Skip to content

Capacity Planning

Capacity planning prevents guesswork and avoids scaling by panic.

Inputs you need

  • expected requests/sec and websocket concurrency
  • payload size profiles
  • target latency SLO
  • available CPU/memory budget

Baseline process

  1. run representative load tests
  2. capture throughput and p95/p99 latency
  3. inspect CPU and memory saturation points
  4. test failure and recovery behavior

Tuning levers in Palfrey

  • worker count
  • concurrency limit
  • keep-alive timeout
  • protocol backend mode choices

Planning workflow example

from __future__ import annotations

from dataclasses import dataclass


@dataclass
class BenchmarkCommand:
    """Represents one benchmark invocation."""

    target: str
    requests: int
    concurrency: int

    def render(self) -> str:
        """Render command line suitable for local runs."""
        return f"python -m benchmarks.run --target {self.target} --requests {self.requests} --concurrency {self.concurrency}"

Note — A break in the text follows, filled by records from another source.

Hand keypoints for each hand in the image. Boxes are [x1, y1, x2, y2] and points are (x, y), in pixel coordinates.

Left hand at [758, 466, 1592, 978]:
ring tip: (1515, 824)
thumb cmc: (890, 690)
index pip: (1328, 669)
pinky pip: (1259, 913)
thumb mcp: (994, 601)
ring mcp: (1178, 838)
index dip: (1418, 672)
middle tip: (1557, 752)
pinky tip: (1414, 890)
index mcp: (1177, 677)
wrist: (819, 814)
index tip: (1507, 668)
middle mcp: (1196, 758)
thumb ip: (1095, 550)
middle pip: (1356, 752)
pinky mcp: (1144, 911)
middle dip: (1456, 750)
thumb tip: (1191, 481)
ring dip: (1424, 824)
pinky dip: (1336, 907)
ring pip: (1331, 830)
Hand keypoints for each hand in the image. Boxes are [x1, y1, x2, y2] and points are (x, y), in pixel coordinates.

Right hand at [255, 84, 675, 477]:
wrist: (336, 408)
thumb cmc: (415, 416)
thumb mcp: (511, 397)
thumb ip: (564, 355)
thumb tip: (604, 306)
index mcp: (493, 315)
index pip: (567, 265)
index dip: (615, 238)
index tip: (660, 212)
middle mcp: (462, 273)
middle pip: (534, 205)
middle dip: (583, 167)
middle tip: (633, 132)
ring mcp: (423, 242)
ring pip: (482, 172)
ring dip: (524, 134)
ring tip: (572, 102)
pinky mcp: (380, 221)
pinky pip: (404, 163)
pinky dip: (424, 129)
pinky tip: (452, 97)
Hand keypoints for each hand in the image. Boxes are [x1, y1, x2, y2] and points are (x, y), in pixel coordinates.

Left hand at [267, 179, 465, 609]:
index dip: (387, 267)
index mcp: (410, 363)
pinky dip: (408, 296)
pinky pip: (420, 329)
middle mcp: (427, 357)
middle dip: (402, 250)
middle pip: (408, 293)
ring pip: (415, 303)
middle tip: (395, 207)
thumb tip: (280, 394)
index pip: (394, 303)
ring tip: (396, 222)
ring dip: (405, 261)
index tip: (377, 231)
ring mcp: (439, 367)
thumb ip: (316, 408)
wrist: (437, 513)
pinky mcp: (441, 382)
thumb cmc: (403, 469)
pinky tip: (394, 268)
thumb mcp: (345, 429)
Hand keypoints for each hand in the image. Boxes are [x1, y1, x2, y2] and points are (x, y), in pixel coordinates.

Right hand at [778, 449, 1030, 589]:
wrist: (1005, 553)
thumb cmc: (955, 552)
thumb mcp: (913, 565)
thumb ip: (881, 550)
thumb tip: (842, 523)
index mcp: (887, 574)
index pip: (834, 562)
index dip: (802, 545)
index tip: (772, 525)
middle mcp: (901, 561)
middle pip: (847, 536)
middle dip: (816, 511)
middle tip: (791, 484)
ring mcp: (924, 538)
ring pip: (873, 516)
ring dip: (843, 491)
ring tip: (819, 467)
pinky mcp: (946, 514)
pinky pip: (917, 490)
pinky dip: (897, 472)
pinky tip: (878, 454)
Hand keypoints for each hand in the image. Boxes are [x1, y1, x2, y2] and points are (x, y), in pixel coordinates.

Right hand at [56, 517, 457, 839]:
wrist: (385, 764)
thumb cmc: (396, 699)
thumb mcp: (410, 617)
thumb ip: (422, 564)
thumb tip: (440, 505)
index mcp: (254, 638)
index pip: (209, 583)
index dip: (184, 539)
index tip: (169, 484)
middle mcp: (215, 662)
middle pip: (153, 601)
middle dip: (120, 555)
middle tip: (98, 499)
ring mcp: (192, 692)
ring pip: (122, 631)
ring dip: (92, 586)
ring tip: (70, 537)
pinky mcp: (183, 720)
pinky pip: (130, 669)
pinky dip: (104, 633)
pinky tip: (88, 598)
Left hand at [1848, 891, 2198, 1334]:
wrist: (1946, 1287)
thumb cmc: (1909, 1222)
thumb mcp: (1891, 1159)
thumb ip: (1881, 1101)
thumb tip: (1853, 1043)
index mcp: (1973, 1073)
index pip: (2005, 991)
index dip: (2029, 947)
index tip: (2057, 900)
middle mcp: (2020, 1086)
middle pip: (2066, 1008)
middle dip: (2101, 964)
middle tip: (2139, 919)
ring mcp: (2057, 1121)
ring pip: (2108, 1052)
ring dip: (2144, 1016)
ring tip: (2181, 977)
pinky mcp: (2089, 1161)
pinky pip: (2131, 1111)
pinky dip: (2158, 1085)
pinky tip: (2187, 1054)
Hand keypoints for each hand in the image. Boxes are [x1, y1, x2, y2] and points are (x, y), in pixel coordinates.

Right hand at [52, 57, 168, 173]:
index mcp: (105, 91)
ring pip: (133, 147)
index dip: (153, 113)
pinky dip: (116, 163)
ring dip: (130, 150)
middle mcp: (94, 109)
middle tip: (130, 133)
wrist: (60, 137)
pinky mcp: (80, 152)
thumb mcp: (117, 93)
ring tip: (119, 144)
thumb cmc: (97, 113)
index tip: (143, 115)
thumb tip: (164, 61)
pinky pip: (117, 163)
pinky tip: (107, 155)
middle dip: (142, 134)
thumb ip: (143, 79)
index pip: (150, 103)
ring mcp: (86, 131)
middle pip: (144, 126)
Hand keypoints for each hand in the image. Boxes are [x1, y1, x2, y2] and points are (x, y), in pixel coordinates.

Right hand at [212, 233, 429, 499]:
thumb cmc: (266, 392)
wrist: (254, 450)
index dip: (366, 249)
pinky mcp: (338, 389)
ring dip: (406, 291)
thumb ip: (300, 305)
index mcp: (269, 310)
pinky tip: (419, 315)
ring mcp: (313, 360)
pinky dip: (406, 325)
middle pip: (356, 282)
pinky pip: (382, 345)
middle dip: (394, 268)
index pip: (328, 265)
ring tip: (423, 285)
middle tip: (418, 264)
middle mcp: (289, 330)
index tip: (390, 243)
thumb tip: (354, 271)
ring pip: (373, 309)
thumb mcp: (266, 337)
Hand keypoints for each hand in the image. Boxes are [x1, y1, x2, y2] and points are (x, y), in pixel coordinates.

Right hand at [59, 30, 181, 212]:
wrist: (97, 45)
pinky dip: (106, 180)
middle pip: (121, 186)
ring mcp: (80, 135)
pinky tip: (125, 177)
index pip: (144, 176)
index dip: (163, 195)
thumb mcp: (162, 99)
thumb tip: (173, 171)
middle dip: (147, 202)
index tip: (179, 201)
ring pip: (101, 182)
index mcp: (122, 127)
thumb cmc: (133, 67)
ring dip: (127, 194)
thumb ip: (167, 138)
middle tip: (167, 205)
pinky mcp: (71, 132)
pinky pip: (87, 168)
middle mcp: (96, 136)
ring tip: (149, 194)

print(BenchmarkCommand(target="palfrey", requests=100_000, concurrency=200).render())

Practical guardrails

  • change one variable at a time
  • keep benchmark command + environment details in version control
  • prefer repeatable tests over single "hero" numbers

Non-technical summary

Capacity planning is budgeting for runtime behavior before incidents force emergency changes.